__Your task__
Would you copy the records below, exactly and only from their first line through the line containing "344023, г. Ростов-на-Дону, ул.", without any pictures?

___

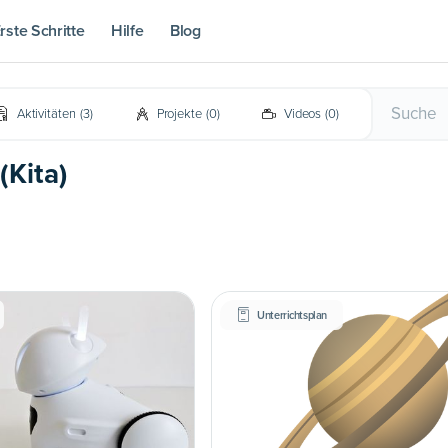
rste Schritte
Hilfe
Blog
Aktivitäten
(
3
)
Projekte
(
0
)
Videos
(
0
)
(Kita)
Unterrichtsplan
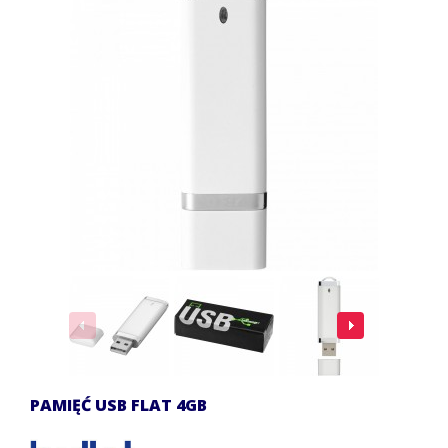
PAMIĘĆ USB FLAT 4GB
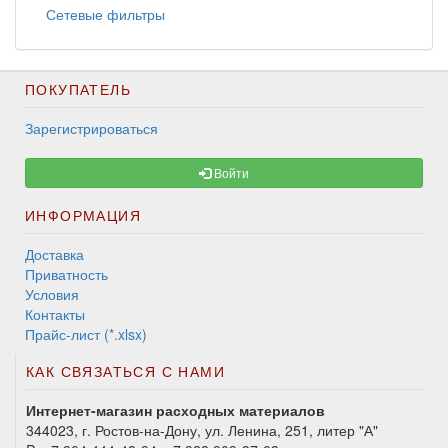
Сетевые фильтры
ПОКУПАТЕЛЬ
Зарегистрироваться
Войти
ИНФОРМАЦИЯ
Доставка
Приватность
Условия
Контакты
Прайс-лист (*.xlsx)
КАК СВЯЗАТЬСЯ С НАМИ
Интернет-магазин расходных материалов
344023, г. Ростов-на-Дону, ул. Ленина, 251, литер "А"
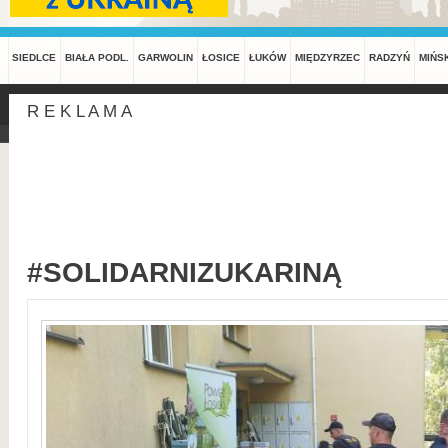
SIEDLCE
BIAŁA PODL.
GARWOLIN
ŁOSICE
ŁUKÓW
MIĘDZYRZEC
RADZYŃ
MIŃS
R E K L A M A
#SOLIDARNIZUKARINĄ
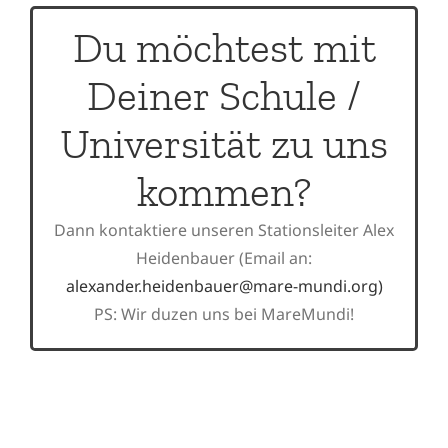
Du möchtest mit
Deiner Schule /
Universität zu uns
kommen?
Dann kontaktiere unseren Stationsleiter Alex
Heidenbauer (Email an:
alexander.heidenbauer@mare-mundi.org)
PS: Wir duzen uns bei MareMundi!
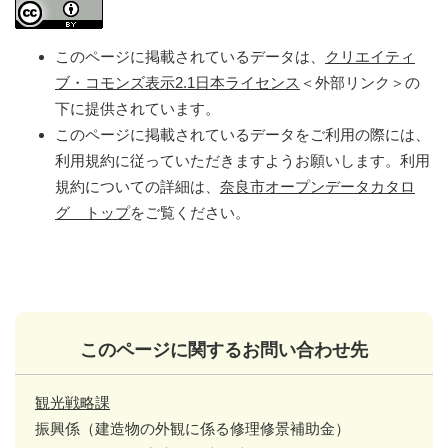
このページに掲載されているデータは、
クリエイティ
ブ・コモンズ表示2.1日本ライセンス
＜外部リンク＞
の
下に提供されています。
このページに掲載されているデータをご利用の際には、
利用規約に従っていただきますようお願いします。利用
規約についての詳細は、
奈良市オープンデータカタロ
グ トップ
をご覧ください。
このページに関するお問い合わせ先
観光戦略課
振興係（建造物の外観に係る修理修景補助金）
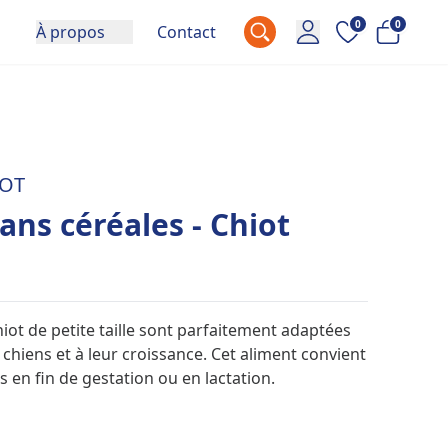
0
0
À propos
Contact
OT
ans céréales - Chiot
ot de petite taille sont parfaitement adaptées
chiens et à leur croissance. Cet aliment convient
en fin de gestation ou en lactation.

___

__Task response__
rste Schritte
Hilfe
Blog
Aktivitäten
(
3
)
Projekte
(
0
)
Videos
(
0
)
(Kita)
Unterrichtsplan
PAMIĘĆ USB FLAT 4GB
Сетевые фильтры
ПОКУПАТЕЛЬ
Зарегистрироваться
Войти
ИНФОРМАЦИЯ
Доставка
Приватность
Условия
Контакты
Прайс-лист (*.xlsx)
КАК СВЯЗАТЬСЯ С НАМИ
Интернет-магазин расходных материалов
344023, г. Ростов-на-Дону, ул. Ленина, 251, литер "А"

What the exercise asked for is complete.